The smallest composite number for
`n` is 24, which is the product 2 and 12.

Explanation:

A composite number is an integer that is not a prime number, that is, a number that can be divided only by one and itself. Let be
`n` the smallest composite number such that there are two positive integers
`x`,
`y` such that
`x - y = 10` and
`x\cdot y = n`.
`n` is a positive integer, since both integers are positive.

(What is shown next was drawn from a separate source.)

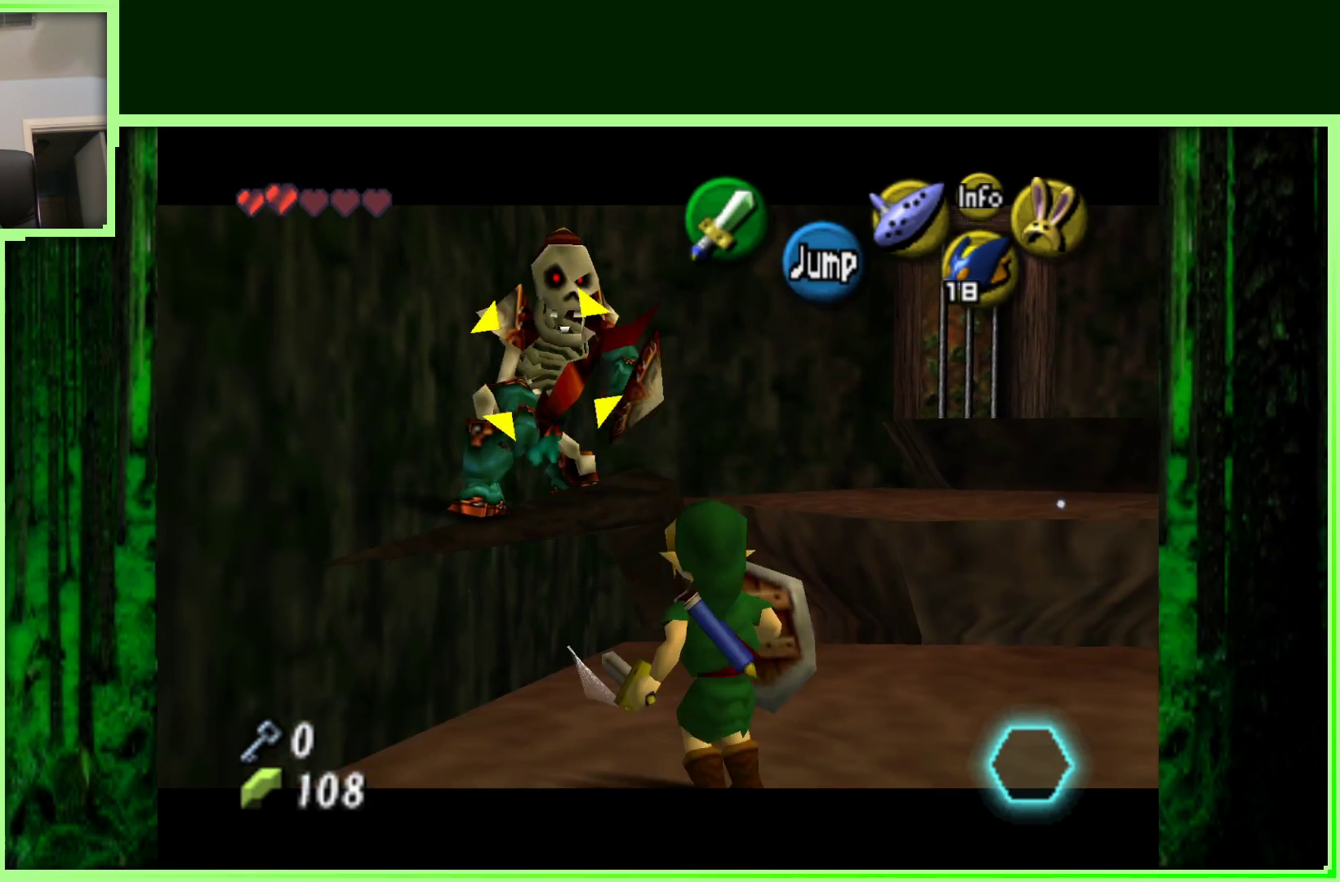
{"buttons": [], "left_stick": "center", "events": [[350, "left_stick", "center"]]}
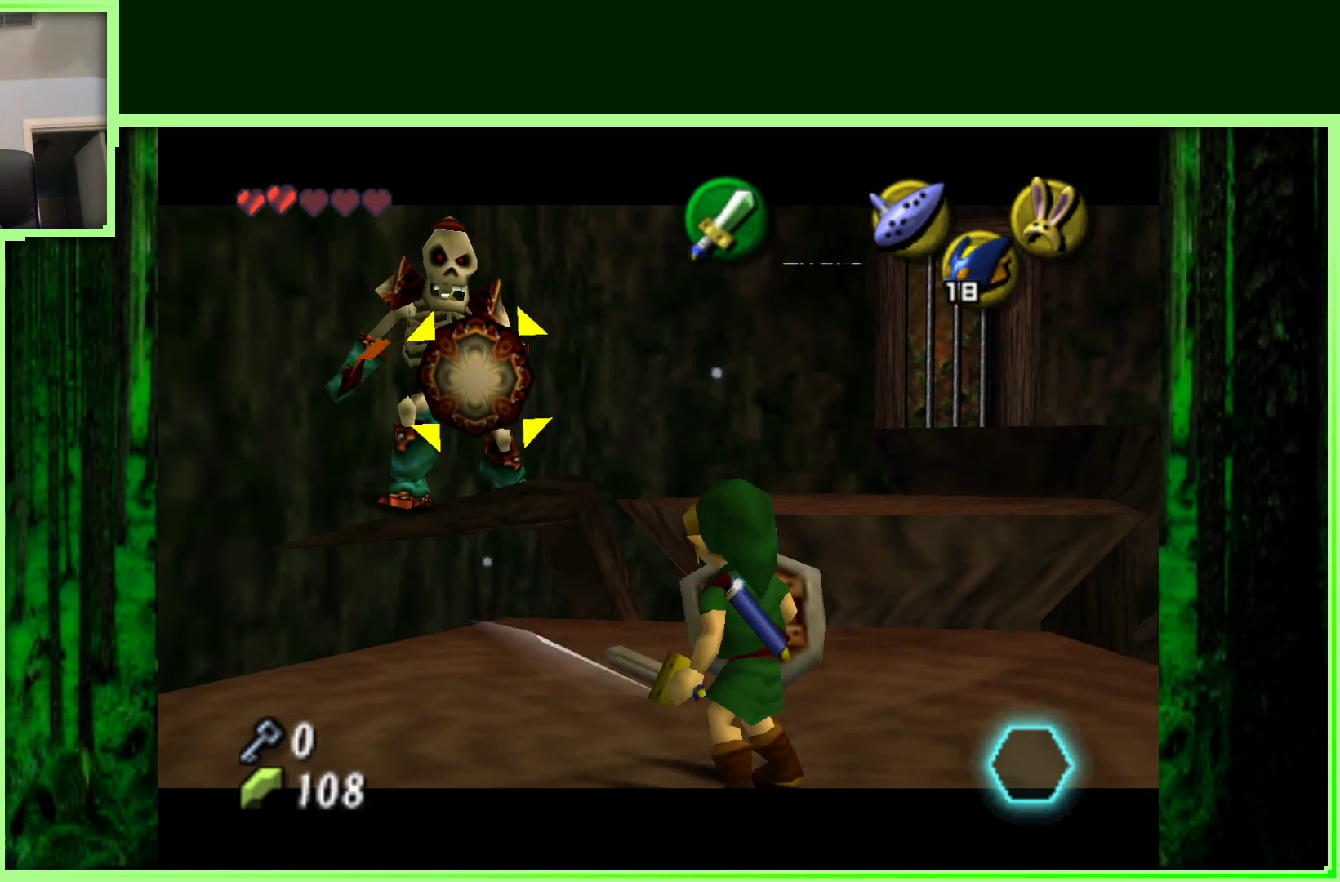
{"buttons": [], "left_stick": "center", "events": [[200, "left_stick", "right"], [483, "left_stick", "center"]]}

Then, we can use the following formula:

`(y+10)\cdot y = n`

`y^(2)+10\cdot y = n`

`y^(2)+10\cdot y - n = 0` (1)

We obtain the roots of this second order polynomial by means of the Quadratic Formula:

`y = \frac{-10\pm \sqrt{10^(2)-4\cdot (1)\cdot (-n)}}{2}`

`y = -5\pm √(25+n)` (2)

Given that
`y > 0`, we must observe the following inequation:

`-5\pm √(25+n)>0` (3)

`√(25+n) > 5`

`25 + n > 25`

`n > 0`

Let is find the values of x and y by iterative means:

x = 11, y = 1

`(11)\cdot (1) = 11`

11 is not a composite number, but a prime number.

x = 12, y = 2

`(12)\cdot (2) = 24`

24 is a composite number, which contains the following product of prime numbers:

`2^(3)\cdot 3 = 24`

The smallest composite number for
`n` is 24, which is the product 2 and 12.